Dans la cité chapelière, deux figures artistiques hors du commun se sont retrouvées, unies par une amitié rare et un même goût du beau.
Thomas Cambois, 56 ans, restaurateur de tableaux et portraitiste reconnu, a consacré sa vie à capter l’essence des grands maîtres. Sa copie de la Joconde, qui fit sensation dans le monde de l’art, témoigne de son talent pour approcher au plus près la vérité d’un visage.
À ses côtés, Ole Bendik Madso, 84 ans, Norvégien d’origine et installé à Espéraza depuis dix-huit ans, incarne l’esprit du voyage et de l’aventure.
Intellectuel, artiste polyvalent et défenseur passionné des arts, il sillonne la ville avec son chien Cléo, son éternel chapeau blanc, son foulard élégant et son scooter à trois roues. On le remarque instantanément : il est une figure à part entière d’Espéraza.
À l’approche de Noël, Thomas Cambois a offert à son ami un présent profond et symbolique : un portrait où se mêlent jeunesse éternelle et sagesse, gravité et malice. « J’espère avoir capturé sa grandeur et la subtilité malicieuse de son sourire, qui raconte tant de ses aventures » confie-t-il.

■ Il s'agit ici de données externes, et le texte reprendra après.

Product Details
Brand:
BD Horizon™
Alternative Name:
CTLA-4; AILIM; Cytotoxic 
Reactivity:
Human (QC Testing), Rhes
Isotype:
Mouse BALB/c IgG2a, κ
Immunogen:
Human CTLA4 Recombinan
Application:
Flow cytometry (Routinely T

Pour lui, un portrait n’est jamais une simple ressemblance : c’est une présence, une émotion, un récit silencieux capable de révéler l’âme derrière le visage. La vie d’Ole Bendik Madso tient du roman d’aventures.
Fuir la guerre et l’ombre des nazis
Enfant, il fuit la guerre et l’ombre des nazis, traversant la mer du Nord depuis sa terre natale, bien au-delà du cercle polaire arctique. Secouru in extremis par la Royal Navy alors que le bateau de pêche qui l’emmenait vers le Royaume-Uni, via les Shetland, menaçait de couler, il découvre très tôt la fragilité et la force de la vie.

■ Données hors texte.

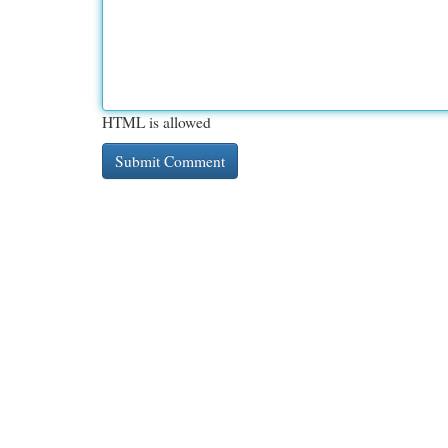
HTML is allowed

Plus tard, il se consacre au théâtre, à l’opéra, à la création de vitraux, à la littérature. Défenseur acharné des causes qui lui tiennent à cœur, son opposition à la chasse à la baleine et au phoque finit par le contraindre, lui et sa femme, à quitter la Norvège.
Aujourd’hui, il consigne ses souvenirs dans ses mémoires. Chaque geste, chaque audace, chaque rêve se lit dans son portrait : une œuvre vivante, entre mémoire et énergie, gravité et légèreté.
Meilleur portrait de l’année ?
Ce n’est d’ailleurs pas la première fois qu’Ole Bendik Madso est immortalisé par un artiste de renom. Il y a quelques jours, le journal Irish Sunday Independent consacrait un article au portraitiste irlandais Kenny McKendry, dont le portrait de M. Madso est exposé à la Galerie nationale d’Irlande.
McKendry, premier Irlandais admis au sein de la prestigieuse Royal society of portrait painters au Royaume-Uni, voit ce portrait concourir pour le prix du meilleur portrait de l’année. Une nouvelle qui pourrait intéresser les habitants d’Espéraza : McKendry a récemment acquis une maison dans la ville, qu’il compte aménager en atelier. Un talent de plus pour enrichir l’effervescence artistique locale.